Długo przyszło czekać na kulminacje. 2.30 spokojnie. Zatem finał miał być niesamowity. Jest "football" z rękawica, jest mesjanistyczne poświęcenie ale już to jak sceneria wygląda to jest jakiś dramat a wy jak sądzicie? Co w finałowej bitwie się udało a co lepiej przemikczec?
Akurat uważam, że finałowe starcie to niemal majstersztyk. Odkladajac trochę niedociągnięć i pogubienie się scenarzystów z marginesem mocy bohaterów(Thor z dwoma młotami dostaje po dupie od Thanosa bez kamieni) to jest tam wszystko - gagi, dynamika, dramaturgia, każdy z ważniejszych bohaterów chociaż z kilkoma chwilami na ekranie.

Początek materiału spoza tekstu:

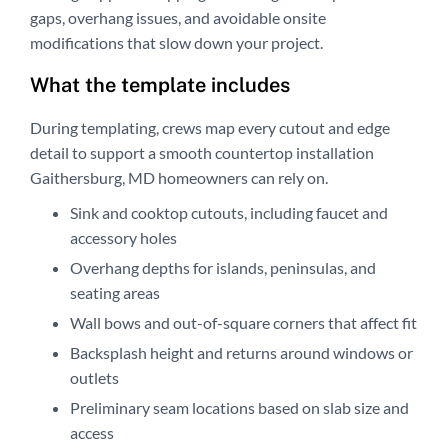
gaps, overhang issues, and avoidable onsite
modifications that slow down your project.
What the template includes
During templating, crews map every cutout and edge
detail to support a smooth countertop installation
Gaithersburg, MD homeowners can rely on.
Sink and cooktop cutouts, including faucet and
accessory holes
Overhang depths for islands, peninsulas, and
seating areas
Wall bows and out-of-square corners that affect fit
Backsplash height and returns around windows or
outlets
Preliminary seam locations based on slab size and
access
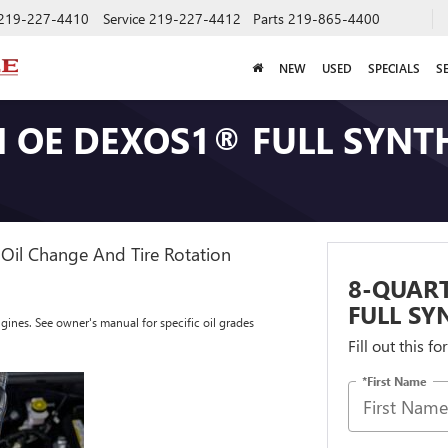
219-227-4410
Service
219-227-4412
Parts
219-865-4400
NEW
USED
SPECIALS
S
 OE DEXOS1® FULL SYNTH
Oil Change And Tire Rotation
8-QUAR
FULL SY
ngines. See owner's manual for specific oil grades
Fill out this f
*First Name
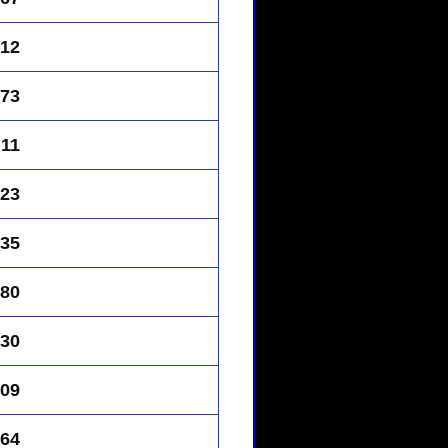
12
73
11
23
35
80
30
09
64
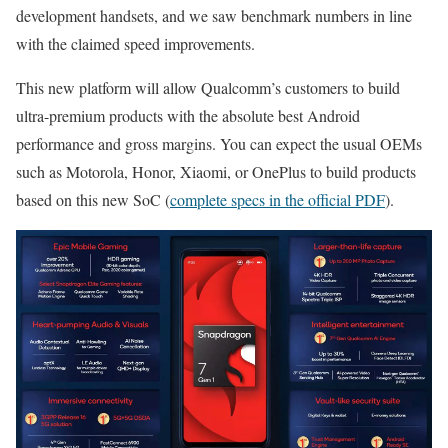
development handsets, and we saw benchmark numbers in line
with the claimed speed improvements.
This new platform will allow Qualcomm’s customers to build
ultra-premium products with the absolute best Android
performance and gross margins. You can expect the usual OEMs
such as Motorola, Honor, Xiaomi, or OnePlus to build products
based on this new SoC (
complete specs in the official PDF
).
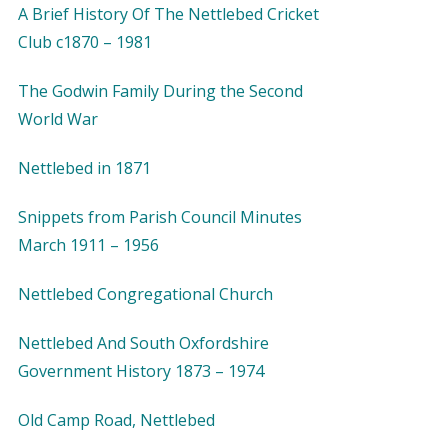
A Brief History Of The Nettlebed Cricket
Club c1870 – 1981
The Godwin Family During the Second
World War
Nettlebed in 1871
Snippets from Parish Council Minutes
March 1911 – 1956
Nettlebed Congregational Church
Nettlebed And South Oxfordshire
Government History 1873 – 1974
Old Camp Road, Nettlebed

Akurat finałowe starcie IMO jest dużo lepsze niż w IW, chociaż jako całokształt Infinity War jednak stawiam wyżej.
Byc moze sie myle, ale wielki antman gdzies szybko ulotnil sie :) Problem naturalnie jest z wywazeniem mocy superbohaterow. Ponoc wiedzma pokonalaby Thanosa czy cos, no to dlaczego w poprzedniej czesci nie wziela sie za Thanosa od razu:)
Thanos trzymal się tyle samo co z kamieniami. Scarlett powinna go rozjebać w sekundę,
Nie przekonuje mnie to. To samo pisali, że Thanos mial zbroję i dlatego Hulk przegrał w IW. Nie czytam komiksów, ale yyy znawcy twierdzą, że normalnie Hulk powinien rozczłonkować Thanosa. Ale nie czepiam się, bo to nie to samo co komiksy, które i tak sa same w sobie dość umowne.